__Short problem 1__.
Copy the text on urban flooding methods word for word, between "2.3. Methods" and "Research framework diagram.", inclusive.

__Text passage__.
+--

Data sources and descriptive statistics.
2.3. Methods
2.3.1. Overall Research Framework
This study was structured around a three-stage analytical rationale: data fusion, followed by model construction, and concluding with interpretation analysis. As illustrated in Figure 2, the overall research framework consists of three main phases: (1) Urban Pluvial Flooding Susceptibility (UPFS) assessment; (2) Geographical Machine Learning Regression (GeoMLR); and (3) Explainable attribution analysis.
Figure 2.
Research framework diagram.
Using the preprocessed multi-source spatial data (refer to Section 2.2), an XGBoost classifier was employed to evaluate UPFS. This model categorizes each grid cell into flood-prone or non-flood-prone categories and estimates its probability of flooding occurrence. This probability served as a continuous UPFS indicator for subsequent attribution analysis.
To capture the spatial non-stationarity of driving factors, we introduced Geographical Machine Learning Regression (GeoMLR). This method integrates geographic coordinates (X, Y) as additional features into an XGBoost regression model alongside the original variables, explicitly incorporating spatial dependence within a nonlinear learning framework. This approach enables the modeling of spatially varying relationships between UPFS and various drivers.
Finally, the Shapley value (SHAP) method was applied to interpret the model, quantifying both individual and interactive contributions of each driving factor. The GeoShapley method was further utilized to aggregate the contributions of the geographic coordinates into a unified spatial effect term, facilitating the analysis of regional heterogeneity among factors. Through this integrated framework, the study achieves not only accurate UPFS prediction, but also a systematic interpretation of the nonlinear and spatial heterogeneous impacts underlying UPFS mechanism, offering insights into flood causation in hill-basin complex topographic urban environments.

+--

__Extracted material__.
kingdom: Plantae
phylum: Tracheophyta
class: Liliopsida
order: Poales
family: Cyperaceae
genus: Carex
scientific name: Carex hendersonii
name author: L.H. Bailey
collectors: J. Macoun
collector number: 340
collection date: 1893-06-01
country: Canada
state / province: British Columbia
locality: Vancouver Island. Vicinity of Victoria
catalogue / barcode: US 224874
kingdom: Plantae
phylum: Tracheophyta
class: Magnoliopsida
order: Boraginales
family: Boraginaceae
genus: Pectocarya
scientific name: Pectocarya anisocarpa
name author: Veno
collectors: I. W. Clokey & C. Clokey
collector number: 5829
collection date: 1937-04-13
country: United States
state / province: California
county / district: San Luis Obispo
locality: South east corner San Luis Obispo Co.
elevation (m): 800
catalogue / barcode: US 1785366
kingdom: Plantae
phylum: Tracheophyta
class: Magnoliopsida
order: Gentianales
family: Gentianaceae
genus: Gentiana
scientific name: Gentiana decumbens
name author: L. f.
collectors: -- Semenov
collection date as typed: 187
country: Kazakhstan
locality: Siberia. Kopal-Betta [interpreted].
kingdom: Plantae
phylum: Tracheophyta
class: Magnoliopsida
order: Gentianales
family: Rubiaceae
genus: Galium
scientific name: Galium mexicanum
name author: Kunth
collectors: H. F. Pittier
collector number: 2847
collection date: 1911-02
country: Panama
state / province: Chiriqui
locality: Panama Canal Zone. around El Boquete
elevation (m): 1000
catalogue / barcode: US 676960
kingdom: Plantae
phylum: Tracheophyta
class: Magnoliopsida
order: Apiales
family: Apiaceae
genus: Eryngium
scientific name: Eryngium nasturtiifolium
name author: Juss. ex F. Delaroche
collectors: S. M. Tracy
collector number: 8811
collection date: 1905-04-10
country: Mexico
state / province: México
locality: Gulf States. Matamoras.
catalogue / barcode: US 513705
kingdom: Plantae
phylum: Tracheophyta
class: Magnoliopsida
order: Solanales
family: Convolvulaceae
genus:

+--

__Short problem 2__.
Write out, unchanged, the lines of the records between the lines holding "collectors: I. W. Clokey & C. Clokey" and "family: Gentianaceae", inclusive, and nothing else.

__Worked answer 1__.
2.3. Methods
2.3.1. Overall Research Framework
This study was structured around a three-stage analytical rationale: data fusion, followed by model construction, and concluding with interpretation analysis. As illustrated in Figure 2, the overall research framework consists of three main phases: (1) Urban Pluvial Flooding Susceptibility (UPFS) assessment; (2) Geographical Machine Learning Regression (GeoMLR); and (3) Explainable attribution analysis.
Figure 2.
Research framework diagram.

__Worked answer 2__.
collectors: I. W. Clokey & C. Clokey
collector number: 5829
collection date: 1937-04-13
country: United States
state / province: California
county / district: San Luis Obispo
locality: South east corner San Luis Obispo Co.
elevation (m): 800
catalogue / barcode: US 1785366
kingdom: Plantae
phylum: Tracheophyta
class: Magnoliopsida
order: Gentianales
family: Gentianaceae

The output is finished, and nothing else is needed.